Como toda a pedra de alvenaria, esta devia ser colocada segundo o leito de pedreira, de modo a melhor resistir às cargas suportadas. Terminado o enchimento, nivelavam-se os alicerces. Este ensoleiramento consistia no “assentamento de pequenas lages de cantaria espaçadas e de largura inferior à grossura da parede, dispostas por forma a sobre elas se marcar o alinhamento das fachadas” (Pinho, 2000). De acordo com a memória descritiva, a estrutura é em "cimento armado" assim como as paredes interiores (Júnior, 1914) - sendo estas inicialmente revestidas a estuque.
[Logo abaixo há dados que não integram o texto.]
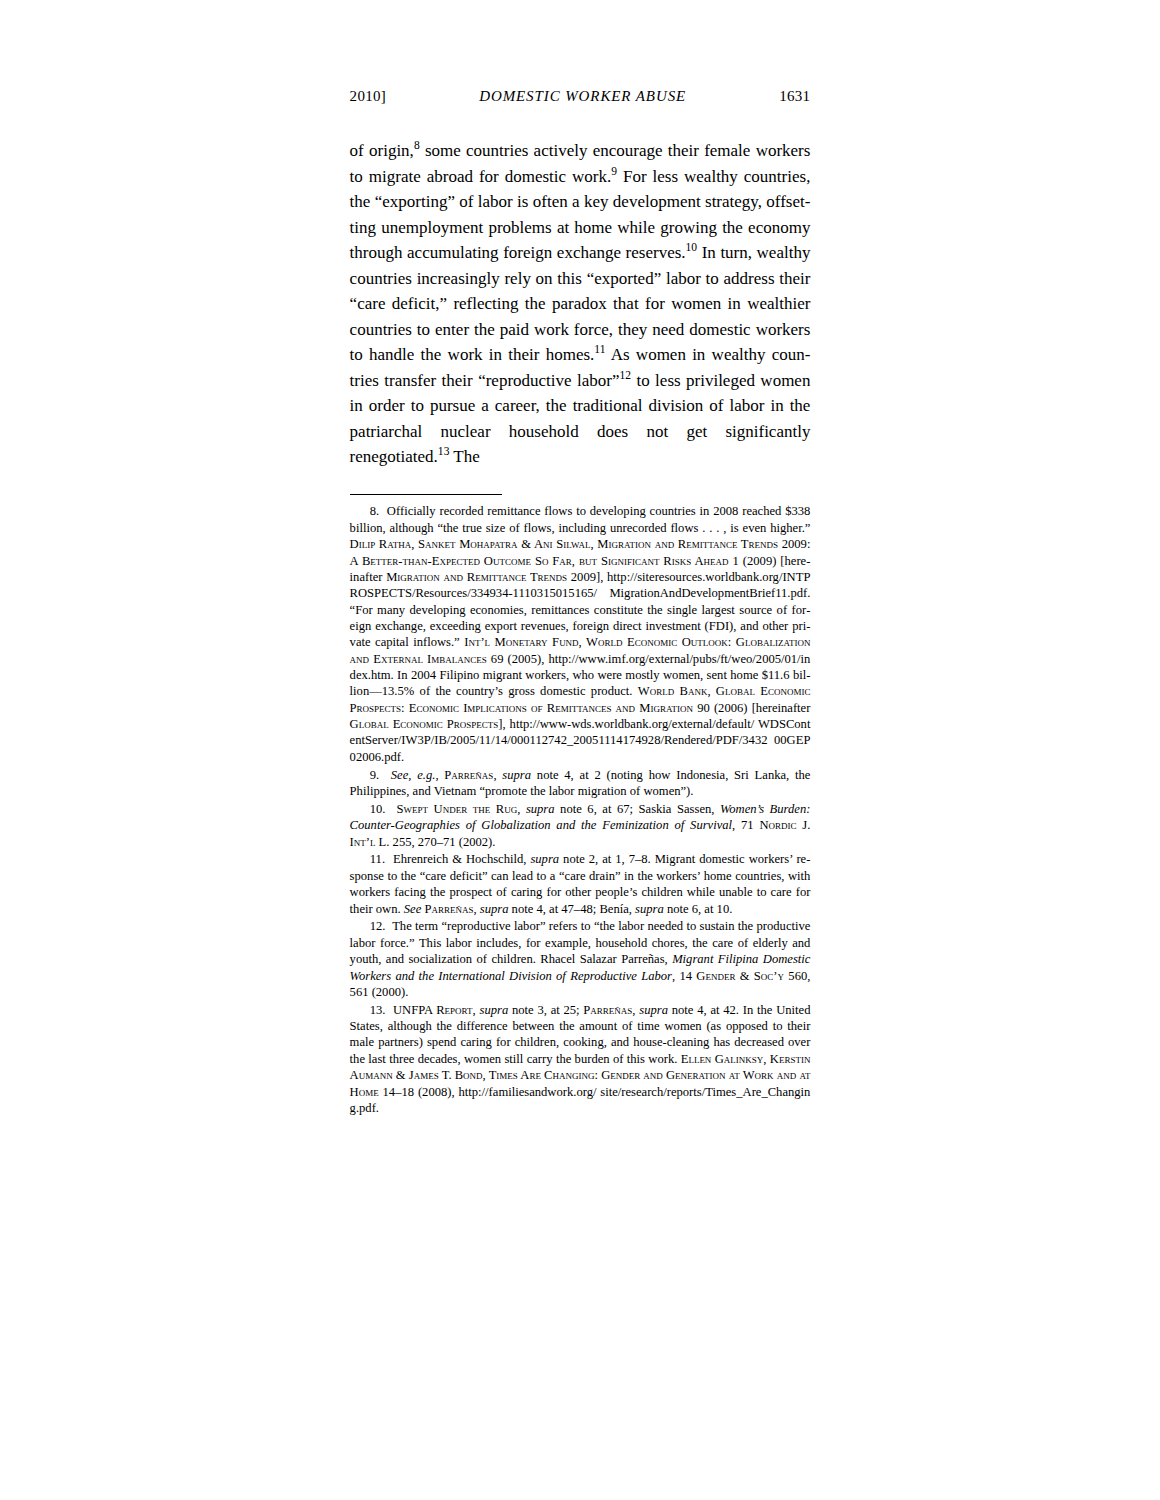2010] DOMESTIC WORKER ABUSE 1631
of origin,8 some countries actively encourage their female workers to migrate abroad for domestic work.9 For less wealthy countries, the “exporting” of labor is often a key development strategy, offsetting unemployment problems at home while growing the economy through accumulating foreign exchange reserves.10 In turn, wealthy countries increasingly rely on this “exported” labor to address their “care deficit,” reflecting the paradox that for women in wealthier countries to enter the paid work force, they need domestic workers to handle the work in their homes.11 As women in wealthy countries transfer their “reproductive labor”12 to less privileged women in order to pursue a career, the traditional division of labor in the patriarchal nuclear household does not get significantly renegotiated.13 The
8. Officially recorded remittance flows to developing countries in 2008 reached $338 billion, although “the true size of flows, including unrecorded flows . . . , is even higher.” Dilip Ratha, Sanket Mohapatra & Ani Silwal, Migration and Remittance Trends 2009: A Better-than-Expected Outcome So Far, but Significant Risks Ahead 1 (2009) [hereinafter Migration and Remittance Trends 2009], http://siteresources.worldbank.org/INTPROSPECTS/Resources/334934-1110315015165/ MigrationAndDevelopmentBrief11.pdf. “For many developing economies, remittances constitute the single largest source of foreign exchange, exceeding export revenues, foreign direct investment (FDI), and other private capital inflows.” Int’l Monetary Fund, World Economic Outlook: Globalization and External Imbalances 69 (2005), http://www.imf.org/external/pubs/ft/weo/2005/01/index.htm. In 2004 Filipino migrant workers, who were mostly women, sent home $11.6 billion—13.5% of the country’s gross domestic product. World Bank, Global Economic Prospects: Economic Implications of Remittances and Migration 90 (2006) [hereinafter Global Economic Prospects], http://www-wds.worldbank.org/external/default/ WDSContentServer/IW3P/IB/2005/11/14/000112742_20051114174928/Rendered/PDF/3432 00GEP02006.pdf.
9. See, e.g., Parreñas, supra note 4, at 2 (noting how Indonesia, Sri Lanka, the Philippines, and Vietnam “promote the labor migration of women”).
10. Swept Under the Rug, supra note 6, at 67; Saskia Sassen, Women’s Burden: Counter-Geographies of Globalization and the Feminization of Survival, 71 Nordic J. Int’l L. 255, 270–71 (2002).
11. Ehrenreich & Hochschild, supra note 2, at 1, 7–8. Migrant domestic workers’ response to the “care deficit” can lead to a “care drain” in the workers’ home countries, with workers facing the prospect of caring for other people’s children while unable to care for their own. See Parreñas, supra note 4, at 47–48; Benía, supra note 6, at 10.
12. The term “reproductive labor” refers to “the labor needed to sustain the productive labor force.” This labor includes, for example, household chores, the care of elderly and youth, and socialization of children. Rhacel Salazar Parreñas, Migrant Filipina Domestic Workers and the International Division of Reproductive Labor, 14 Gender & Soc’y 560, 561 (2000).
13. UNFPA Report, supra note 3, at 25; Parreñas, supra note 4, at 42. In the United States, although the difference between the amount of time women (as opposed to their male partners) spend caring for children, cooking, and house-cleaning has decreased over the last three decades, women still carry the burden of this work. Ellen Galinksy, Kerstin Aumann & James T. Bond, Times Are Changing: Gender and Generation at Work and at Home 14–18 (2008), http://familiesandwork.org/ site/research/reports/Times_Are_Changing.pdf.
O mesmo documento indica especificações sobre as lages de pavimento do piso superior e da cobertura: a primeira foi executada em várias placas e a última numa só peça (idem).

As paredes exteriores são do tipo misto, de alvenaria ordinária argamassada a cal e areia “ao traço de 1 de cal a matto para 2 de areia” (Júnior, 1914), com uso de tijolos nos enxalços dos vãos e revestidas exteriormente por um forro de cantaria em lioz.

A alvenaria ordinária era constituída por pedra irregular assente em argamassa. Começava-se por escolher as pedras cujas formas melhor se ajustam umas às outras. As pedras eram limpas, desbastadas na estância, lavadas, colocadas sobre esta e batidas para que a argamassa refluisse; deviam ficar equilibradas naturalmente. Os blocos pétreos eram colocados com a cauda ao longo da parede e com o maior leito para baixo, de modo a aumentar a superfície de apoio. Nunca deveriam ser calçadas por pedra miúda, pois esta apenas servia para preencher os espaços vazios deixados pelas pedras de maiores dimensões. A esta acção dava-se o nome de maciçar a parede. De tanto em quanto colocavam-se pedras de maior cauda, dispostas no sentido perpendicular à parede de modo a funcionarem como travadouros.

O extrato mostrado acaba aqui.